• Dum Dum Girls

Today is opening day for the MLB; if you haven’t filled up on beer and Cracker Jacks by the end of the afternoon and are in the mood to keep the celebrations going there are some great shows to see tonight and in the coming days.

Tonight Todd Rundgren performs at SPACE. Tomorrow night Iron Chic headlines the late show at Township and . . . And You Will Know Us by the Trail of Dead plays 2002’s Source Tags & Codes in its entirety at Empty Bottle. On Wednesday there’s Trentemoller at Concord Music Hall.

There are plenty more concerts to see this week—head to Soundboard or read on for a couple Reader picks.

Mon 3/31: Dum Dum Girls at Empty Bottle

“On her latest album, Too True (Sub Pop), Dee Dee Penny (aka Kristen Gundred) lets go of the 60s girl-group elements from earlier Dum Dum Girls records to tighten her embrace of the 80s,” writes Peter Margasak. “Again working with Sune Rose Wagner of the Raveonettes and veteran producer Richard Gottehrer, Penny channels the plush yet steely croon of Debbie Harry to deliver her moody, catchy melodies; descending chord progressions and effects-heavy guitar dominate the gothy songs. Penny’s approach is retro but not merely imitative—her glossy hybrid sound has a precise snap and hazy beauty all its own, and Too True has burrowed its way into my head.” Blouse and Radar Eyes open.

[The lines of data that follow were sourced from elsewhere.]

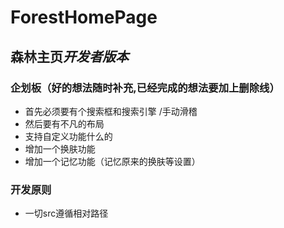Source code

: # ForestHomePage
## **森林主页***开发者版本*
### 企划板（好的想法随时补充,已经完成的想法要加上删除线）
- 首先必须要有个搜索框和搜索引擎 /手动滑稽
- 然后要有不凡的布局
- 支持自定义功能什么的
- 增加一个换肤功能
- 增加一个记忆功能（记忆原来的换肤等设置）
### 开发原则
- 一切src遵循相对路径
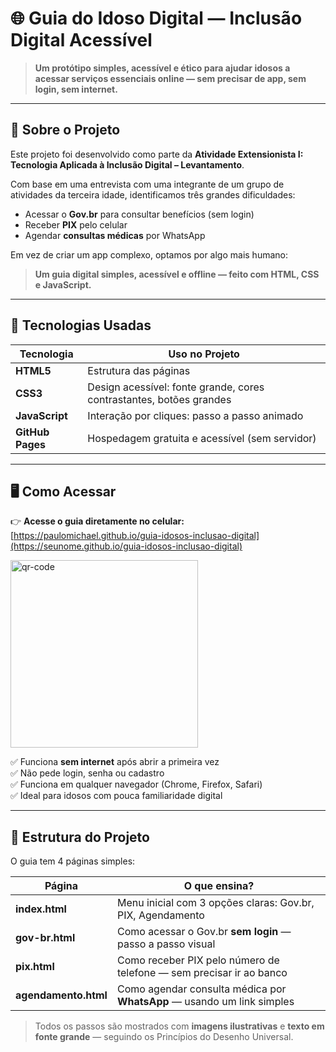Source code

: # 🌐 Guia do Idoso Digital — Inclusão Digital Acessível

> **Um protótipo simples, acessível e ético para ajudar idosos a acessar serviços essenciais online — sem precisar de app, sem login, sem internet.**

---

## 📌 Sobre o Projeto

Este projeto foi desenvolvido  como parte da **Atividade Extensionista I: Tecnologia Aplicada à Inclusão Digital – Levantamento**.

Com base em uma entrevista com uma integrante de um grupo de atividades da terceira idade, identificamos três grandes dificuldades:
- Acessar o **Gov.br** para consultar benefícios (sem login)
- Receber **PIX** pelo celular
- Agendar **consultas médicas** por WhatsApp

Em vez de criar um app complexo, optamos por algo mais humano:  
> **Um guia digital simples, acessível e offline — feito com HTML, CSS e JavaScript.**

---

## 🔧 Tecnologias Usadas

| Tecnologia | Uso no Projeto |
|-----------|----------------|
| **HTML5** | Estrutura das páginas |
| **CSS3** | Design acessível: fonte grande, cores contrastantes, botões grandes |
| **JavaScript** | Interação por cliques: passo a passo animado |
| **GitHub Pages** | Hospedagem gratuita e acessível (sem servidor) |

---

## 🖥️ Como Acessar

👉 **Acesse o guia diretamente no celular:**  
[https://paulomichael.github.io/guia-idosos-inclusao-digital](https://seunome.github.io/guia-idosos-inclusao-digital)

<img width="300" height="300" alt="qr-code" src="https://github.com/user-attachments/assets/497d0d35-1336-4b6d-9986-78bba2dc03a1" />


✅ Funciona **sem internet** após abrir a primeira vez  
✅ Não pede login, senha ou cadastro  
✅ Funciona em qualquer navegador (Chrome, Firefox, Safari)  
✅ Ideal para idosos com pouca familiaridade digital

---

## 📱 Estrutura do Projeto

O guia tem 4 páginas simples:

| Página | O que ensina? |
|--------|---------------|
| **index.html** | Menu inicial com 3 opções claras: Gov.br, PIX, Agendamento |
| **gov-br.html** | Como acessar o Gov.br **sem login** — passo a passo visual |
| **pix.html** | Como receber PIX pelo número de telefone — sem precisar ir ao banco |
| **agendamento.html** | Como agendar consulta médica por **WhatsApp** — usando um link simples |

> Todos os passos são mostrados com **imagens ilustrativas** e **texto em fonte grande** — seguindo os Princípios do Desenho Universal.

Mon 3/31: Rich Halley 4 at Skylark

Margasak writes that Seattle postbop tenor saxophonist Rich Halley has thrived despite operating in a scene that’s focused on the mainstream and is minuscule compared to New York’s. “He’s released plenty of excellent quartet material on his own Pine Eagle label, and this weekend he rolls through town on a rare midwest tour with his superb working group—drummer Carson Halley (his son), Los Angeles trombonist Michael Vlatkovich, and bassist Clyde Reed,” Margasak writes. “Halley’s scrappy recordings, among them the recent Crossing the Passes, sound a lot like the brawny, unfussy postbop that’s popular around these parts. He balances melodic generosity against a biting tone, which complements Vlatkovich’s garrulous, fatback sound; the two horn men dash off wry contrapuntal lines, comment upon or prod each other’s improvisations, or simply trade phrases. Reed’s muscular presence keeps the group anchored even at its most frenzied moments, driving each tune inexorably forward. Sometimes Carson Halley pushes a loping funk groove that’s a bit on the extroverted side, even for his father’s catchy compositions, but most of time he locks in with an aggressive swing.”